Apr 7, 2021Last updated: May 27, 2021
Social sciences in 🏛️ soc

Based on The antidote to civilisational collapse: An interview with the documentary filmmaker Adam Curtis (2018).

In the 80s, towards the last years of the Soviet Union, everyone from the top to the bottom knew that Soviet society was not working, knew it was corrupt, knew that bosses were looting the system, knew that politicians had no alternative vision. Everyone just accepted the total sense of fakeness as normal. This is what Alexei Yurchak, a historian, labelled "HyperNormalization".

Adam Curtis, a documentary filmmaker, summarizes some excellent points in this interview.

  • Liberal journalism is locked in a theatre with pantomime villains. The real power is carrying on outside the theatre, which no one is analyzing.

  • Erstwhile politics was driven by being part of a movement, a trade-union, a religious group, or a political party. Much of this has been supplanted by hyper-individualism, where everyone wants their unique expression and control their own destiny.

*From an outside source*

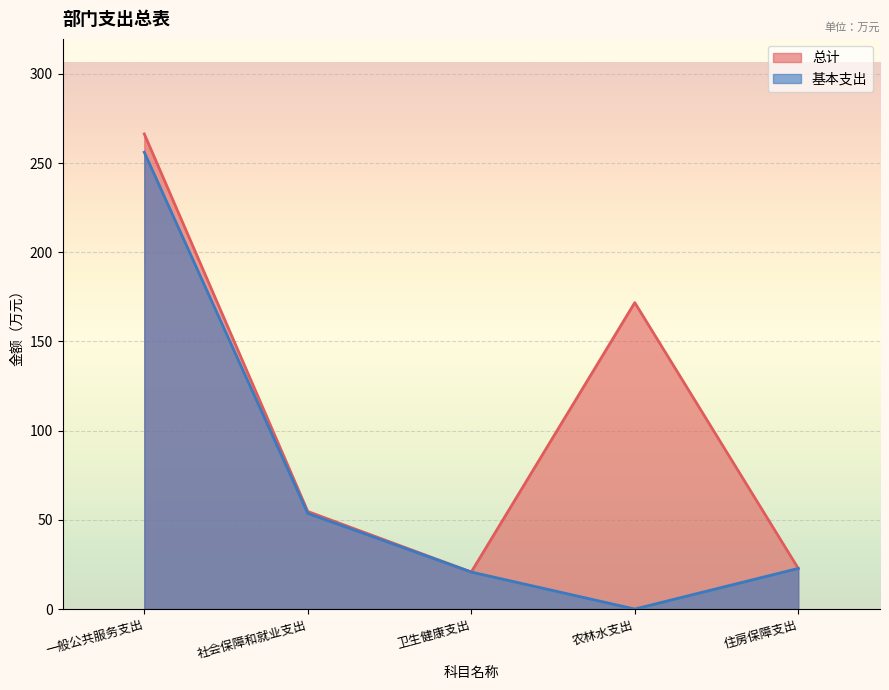

True or false: 基本支出 has a value of 167.1 at 农林水支出.

False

Politics is virtually impossible at the individual level. Computer networks showed us, that we are not as different as we think we are. We are not very individualistic, and this is what modern politics then exploits via pattern matching.

  • People prefer practically anything to poverty.

  • With economic risk dominating political landscape post mid-80s, much of politics became not about changing-the-world-for-better, but about stop-bad-things-from-happening.

  • Issues like climate change, while certainly serious, are being coopted by a generation which is living under the fear of its mortality, and being turned into nightmarish scenarios. Instead, what we need is a calm head of power and policy restructuring.

  • The questions of purpose and future vision are something politics has to answer, but it is not. Religion used to answer, and science used to try and answer. Somehow, it has become tech's Achilles heel. There will be a resurgence in religion, and these answers will again come from there a.

  • The world is shaped by imagination. Mrs Thatcher used myths to inspire a nation towards something that is beyond the moment. The modern problem is that myths have washed over the complexities of the real world. This is where they begin to crack and go out of control.

  • No, you can’t control the world because it’s chaos—but there are moments within the chaos that you can use for your own purpose - Kutuzov

  • People like Richard Dawkins led the counter-culture against religion. But once Obama pushed religion outside the White House, Dawkins became unfashionable b.


  1. I feel a little uncomfortable about this.
  2. Perhaps, we will see him see become fashionable again in this sense, given the resurgence of religious identities and conflicts.